Semua komposisi dalam Nusa Swara sudah dipersiapkan sejak sekitar setahun lalu. “Selama proses pengerjaan komposisi itulah, kami merasakan ada sesuatu yang urgen dan mendesak untuk direfleksikan kembali, yakni soal Nusantara. Baik sebagai gagasan, semangat, bahkan impian. Dengan Nusa Swara inilah kami ingin membentangkan kembali kawasan kebudayaan Nusantara yang multikultural, beragam, luas dan besar. Karena yang dibutuhkan adalah semangat yang toleran, saling berdialog atar beudaya itu. Itulah yang kami oolah dalam komposisi-komposisi kami: semacam dialog berbagai bunyi dan sura yang dating dari berbagai penjuru budaya di Nusantara ini. Sangat eman-eman, amat sayang, kalau semua itu tidak menjadi kesadaran kita. Karena menurut saya, ‘kedaulatan kebudayaan’ juga perlu, agar kita bisa makin sejajar dengan bangsa-bangsa dunia. Agar kita tak dilecehkan Negara tetangga, misalnya. Nusa Swara, mencoba “menyuarakan” kegelisahan kami itu melalui tetabuhan dan bunyi, memalui musih kami,” kata Djaduk Ferianto lagi.

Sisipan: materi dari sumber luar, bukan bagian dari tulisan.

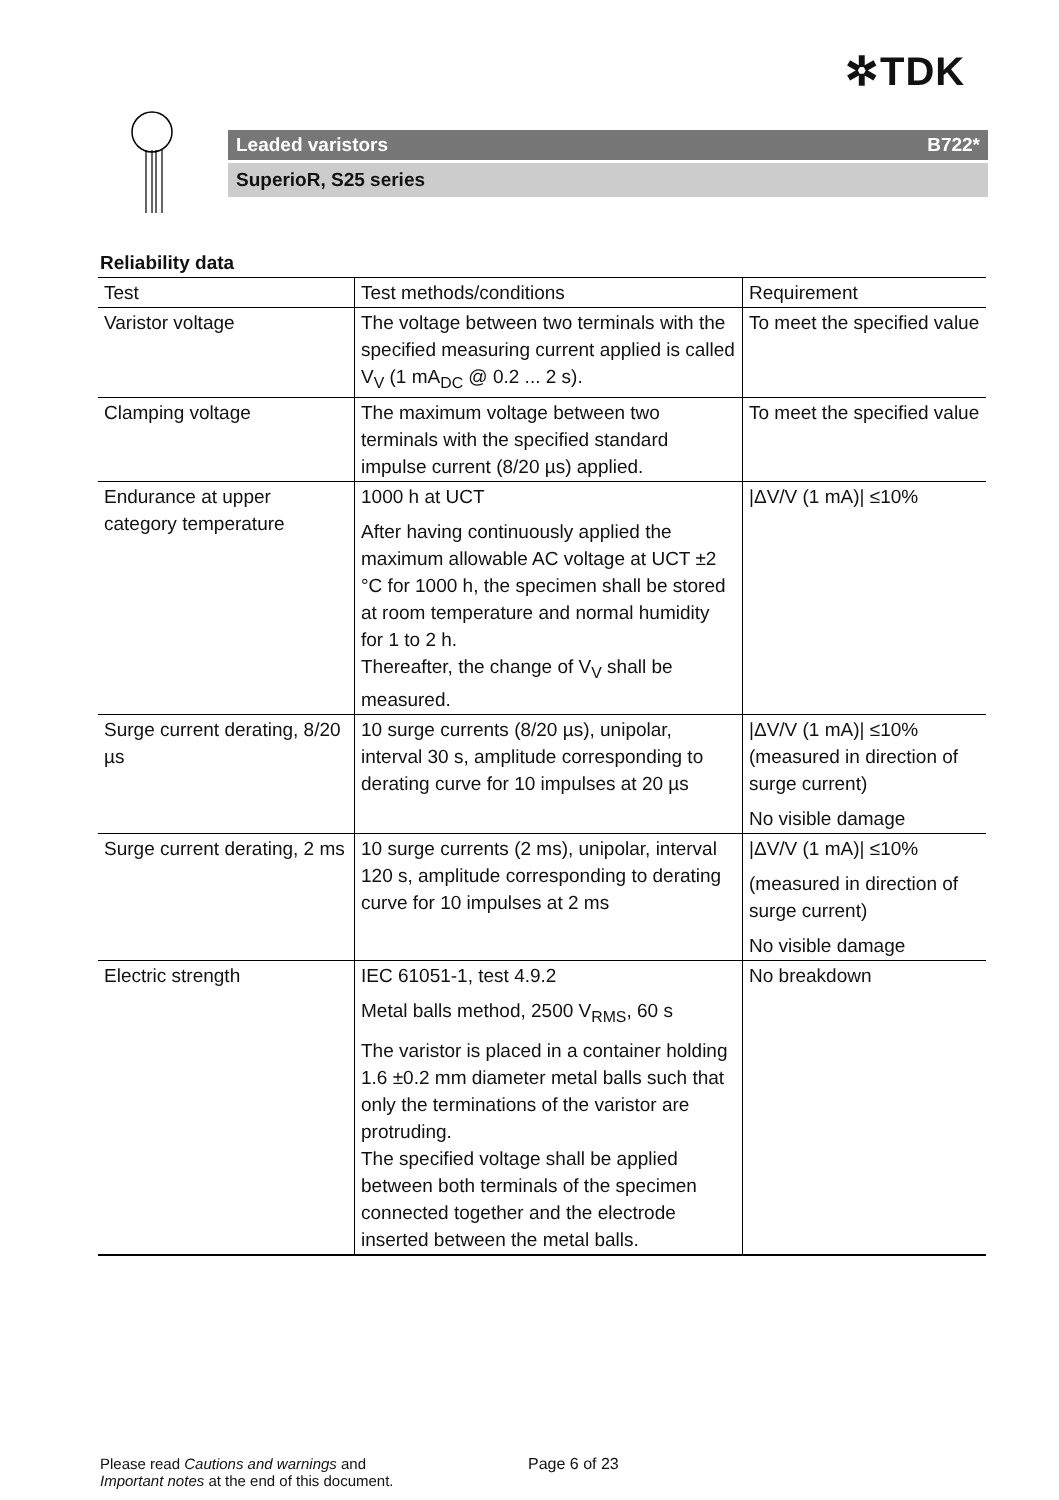✲TDK
Leaded varistors B722*
SuperioR, S25 series
Reliability data
| Test | Test methods/conditions | Requirement |
| --- | --- | --- |
| Varistor voltage | The voltage between two terminals with the specified measuring current applied is called V<sub>V</sub> (1 mA<sub>DC</sub> @ 0.2 ... 2 s). | To meet the specified value |
| Clamping voltage | The maximum voltage between two terminals with the specified standard impulse current (8/20 µs) applied. | To meet the specified value |
| Endurance at upper category temperature | 1000 h at UCT After having continuously applied the maximum allowable AC voltage at UCT ±2 °C for 1000 h, the specimen shall be stored at room temperature and normal humidity for 1 to 2 h. Thereafter, the change of V<sub>V</sub> shall be measured. | /ΔV/V (1 mA)/ ≤10% |
| Surge current derating, 8/20 µs | 10 surge currents (8/20 µs), unipolar, interval 30 s, amplitude corresponding to derating curve for 10 impulses at 20 µs | /ΔV/V (1 mA)/ ≤10% (measured in direction of surge current) No visible damage |
| Surge current derating, 2 ms | 10 surge currents (2 ms), unipolar, interval 120 s, amplitude corresponding to derating curve for 10 impulses at 2 ms | /ΔV/V (1 mA)/ ≤10% (measured in direction of surge current) No visible damage |
| Electric strength | IEC 61051-1, test 4.9.2 Metal balls method, 2500 V<sub>RMS</sub>, 60 s The varistor is placed in a container holding 1.6 ±0.2 mm diameter metal balls such that only the terminations of the varistor are protruding. The specified voltage shall be applied between both terminals of the specimen connected together and the electrode inserted between the metal balls. | No breakdown |
Please read Cautions and warnings and
Important notes at the end of this document.
Page 6 of 23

Nomor-nomor komposisi yang akan dimainkan adalah Tresnaning Tiyang, Bromo, Merapi Horeg, Matahari, Cilik, Kennanemi, Sintren, Kembang Boreh, Nirwana, Reog, Ronggeng to Latinos, Bromo, Reog\ dan Sintren.
Sejak berdiri tahun 1995, Kua Etnika telah menempatkan diri sebagai salah satu kelompok musi yang tekun mengolah khasanah musik etnis dengan semangat kontemprer. Kua Etnika sudah menghasilkan beberapa album, antara lain Nang Ning Nong Orkes Sumpeg, Ritus Swara, Unen Unen. Kua Etnikla juga telah menghasilkan album hasil kolaborasi dengan pemusik-pemusik manca negara, antara lain dengan para pemusik Malaysia yang menghasilkan konser Many Skin. Dan tahun 2003 lalu berproses dengan grup Pata Masters dari Jerman dan menghasilkan Pata Java. Kua Etnika juga banyakterlibat dalam pentas-pentas musik di banyak negara, seperti Swiss, Australia, Jerman, Belanda, Ceko dll.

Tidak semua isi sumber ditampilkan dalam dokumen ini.